China's export machine comes roaring back to life: FT


Reference:CGTN | Updated:23 Sept 2020

China's export machine was under pressure from all directions last year, but roared back to life amid the COVID-19 pandemic.

As the coronavirus pandemic hit the world this year, China's dominance of global exports has become more significant than other years. The country's exports rose by 9.5 percent year on year in August, marking the strongest gain since March 2019

As a manufacturing hub, China has advantages in producing personal protective equipment and other products widely desired in the fight against the pandemic. 

For example, exports of the country's electronics products and medical equipment increased during the period. Chinese exports of medical equipment leapt in the first seven months of the year. China's trade surplus with the U.S. in August reached 34.2 billion U.S. dollars, its highest level since November 2018.

The boom in exports is also supported by the country's early recovery as other big economies flounder. The country's economy rose 3.2 percent during the second quarter of the year, becoming the first country rising from the ravage.

Data from Oxford Economics and Haver Analytics show that while overall volumes have fallen, China's share of global exports compared with other large exporters leapt to more than 18 percent in April, before falling back slightly to 15.9 percent in July, FT reported.

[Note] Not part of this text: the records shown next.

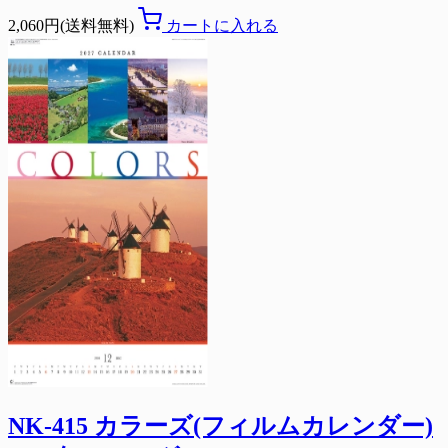
2,060円(送料無料)
カートに入れる
NK-415 カラーズ(フィルムカレンダー)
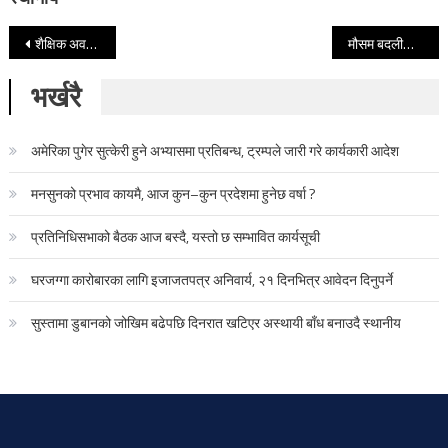
Post navigation
शैक्षिक अवस्थामा सुधार गाउँमा खुशी
मौसम बदली ः हल्का वर्षाको सम्भावना
भर्खरै
अमेरिका पुगेर सुत्केरी हुने अभ्यासमा प्रतिबन्ध, ट्रम्पले जारी गरे कार्यकारी आदेश
मनसुनको प्रभाव कायमै, आज कुन–कुन प्रदेशमा हुनेछ वर्षा ?
प्रतिनिधिसभाको बैठक आज बस्दै, यस्तो छ सम्भावित कार्यसूची
घरजग्गा कारोबारका लागि इजाजतपत्र अनिवार्य, २१ दिनभित्र आवेदन दिनुपर्ने
सुस्तामा डुबानको जोखिम बढेपछि दिनरात खटिएर अस्थायी बाँध बनाउदै स्थानीय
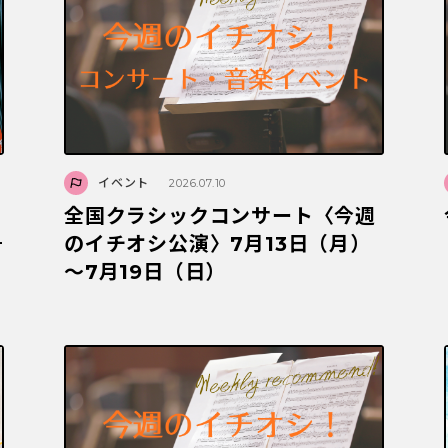
イベント
2026.07.10
全国クラシックコンサート〈今週
—
のイチオシ公演〉7月13日（月）
～7月19日（日）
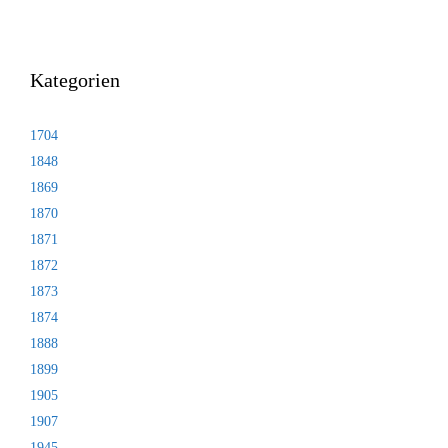
Kategorien
1704
1848
1869
1870
1871
1872
1873
1874
1888
1899
1905
1907
1945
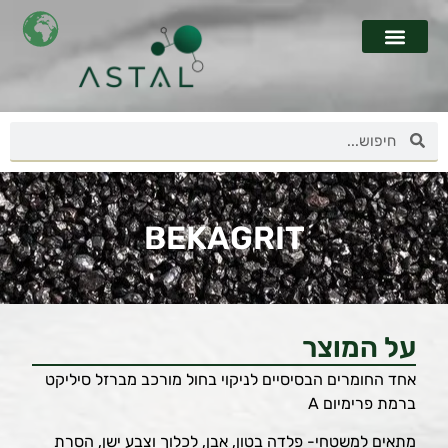
BEKAGRIT
על המוצר
אחד החומרים הבסיסיים לניקוי בחול מורכב מברזל סיליקט
ברמת פרימיום A
מתאים למשטחי- פלדה בטון, אבן, לכלוך וצבע ישן, הסרת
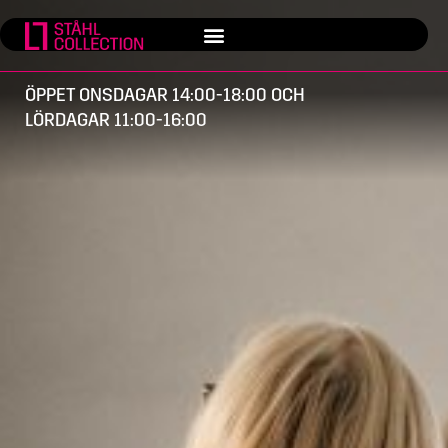
ÖPPET ONSDAGAR 14:00-18:00 OCH
LÖRDAGAR 11:00-16:00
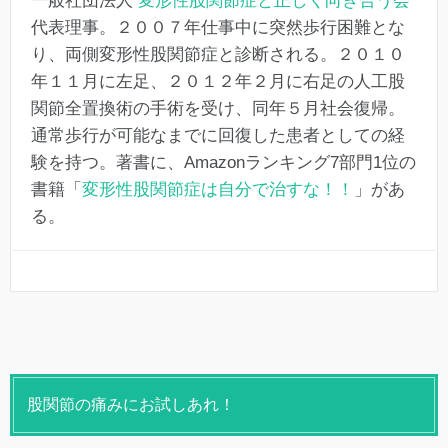
一般社団法人
変形性股関節症と正しく向き合う会
代表理事。２００７年仕事中に突然歩行困難とな
り、両側変形性股関節症と診断される。２０１０
年１１月に左足、２０１２年２月に右足の人工股
関節全置換術の手術を受け、同年５月社会復帰。
通常歩行が可能なまでに回復した患者としての経
験を持つ。著書に、Amazonランキング7部門1位の
書籍「
変形性股関節症は自分で治すな！！
」があ
る。
股関節の痛みにお試しあれ！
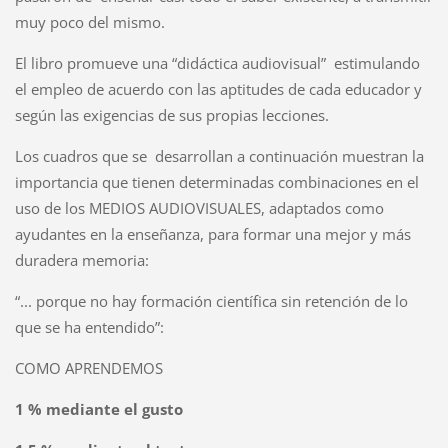
muy poco del mismo.
El libro promueve una “didáctica audiovisual” estimulando
el empleo de acuerdo con las aptitudes de cada educador y
según las exigencias de sus propias lecciones.
Los cuadros que se desarrollan a continuación muestran la
importancia que tienen determinadas combinaciones en el
uso de los MEDIOS AUDIOVISUALES, adaptados como
ayudantes en la enseñanza, para formar una mejor y más
duradera memoria:
“... porque no hay formación científica sin retención de lo
que se ha entendido”:
COMO APRENDEMOS
1 % mediante el gusto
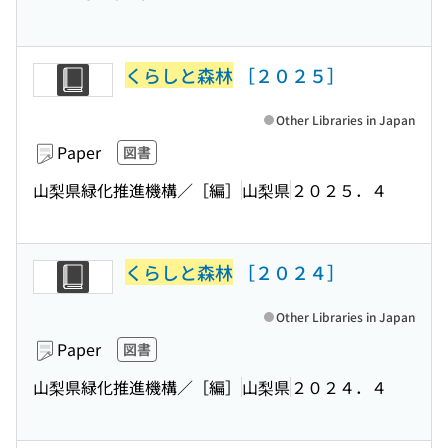
くらしと森林
［２０２５］
Other Libraries in Japan
Paper
図書
山梨県緑化推進機構／［編］
山梨県
２０２５．４
くらしと森林
［２０２４］
Other Libraries in Japan
Paper
図書
山梨県緑化推進機構／［編］
山梨県
２０２４．４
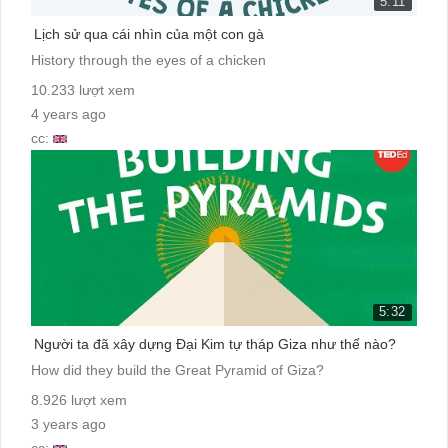
5:11
Lịch sử qua cái nhìn của một con gà
History through the eyes of a chicken
10.233 lượt xem
4 years ago
cc:
5:32
Người ta đã xây dựng Đại Kim tự tháp Giza như thế nào?
How did they build the Great Pyramid of Giza?
8.926 lượt xem
3 years ago
cc:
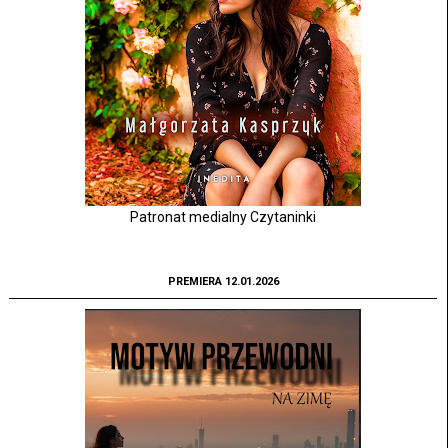
Patronat medialny Czytaninki
PREMIERA 12.01.2026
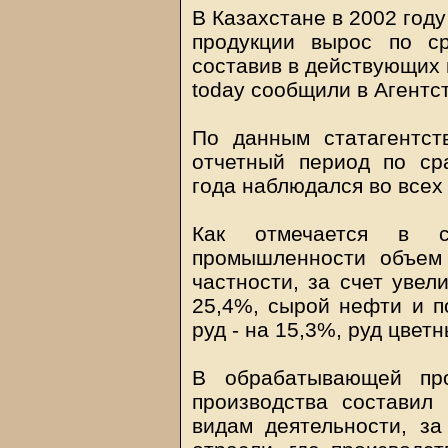
В Казахстане в 2002 год
продукции вырос по с
составив в действующих 
today сообщили в Агентст
По данным статагентст
отчетный период по ср
года наблюдался во всех
Как отмечается в с
промышленности объем 
частности, за счет увел
25,4%, сырой нефти и по
руд - на 15,3%, руд цвет
В обрабатывающей пр
производства составил
видам деятельности, з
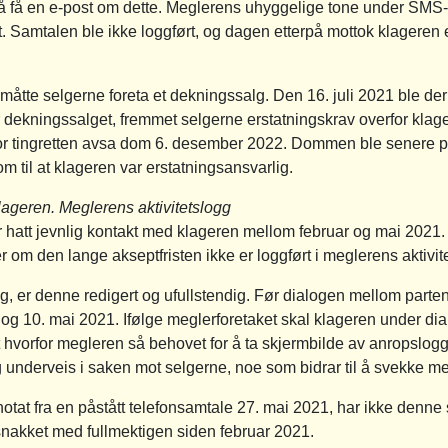
m å få en e-post om dette. Meglerens uhyggelige tone under SM
. Samtalen ble ikke loggført, og dagen etterpå mottok klageren 
 måtte selgerne foreta et dekningssalg. Den 16. juli 2021 ble 
r dekningssalget, fremmet selgerne erstatningskrav overfor kla
or tingretten avsa dom 6. desember 2022. Dommen ble senere på
til at klageren var erstatningsansvarlig.
ageren. Meglerens aktivitetslogg
hatt jevnlig kontakt med klageren mellom februar og mai 2021. D
 om den lange akseptfristen ikke er loggført i meglerens aktivit
, er denne redigert og ufullstendig. Før dialogen mellom parte
10. mai 2021. Ifølge meglerforetaket skal klageren under dialoge
 hvorfor megleren så behovet for å ta skjermbilde av anropslogg
g underveis i saken mot selgerne, noe som bidrar til å svekke me
notat fra en påstått telefonsamtale 27. mai 2021, har ikke denne
snakket med fullmektigen siden februar 2021.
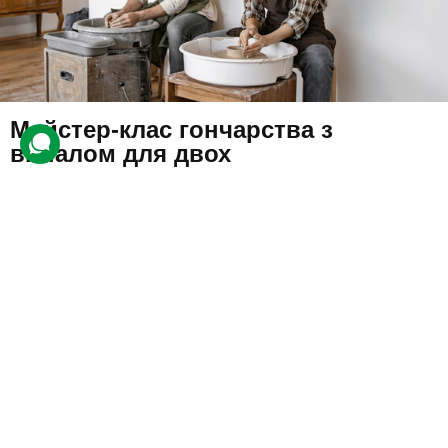
Майстер-клас гончарства з
випалом для двох
1 938 відгуків
подарували 32 979 разів
Відвідувачі навчаться ліплення фігур. Вони спробують
центрувати глину та надавати їй форму.
3400 грн
2 люд.
1,5 год.
Купити для себе
Подарувати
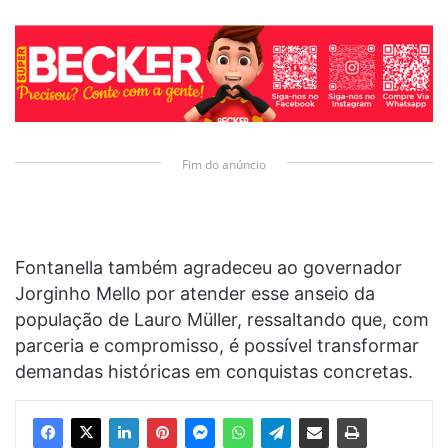
Fim do anúncio
Fontanella também agradeceu ao governador
Jorginho Mello por atender esse anseio da
população de Lauro Müller, ressaltando que, com
parceria e compromisso, é possível transformar
demandas históricas em conquistas concretas.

"It is too early to write off China's role in global supply chains," said Louis Kuijs from Oxford Economics, who pointed to the "fundamental competitiveness" of Asian economies. He added that the market share effect was in part temporary but suggested that "there will be some permanent shift... and that should benefit certain countries."

Exports of China's Taiwan, the majority of which are electronics components and IT and communications products, reached their highest ever monthly level in August. In South Korea, exports of information and communications technology products rose year on year in each of the past three months after a sharp fall in April, FT reported.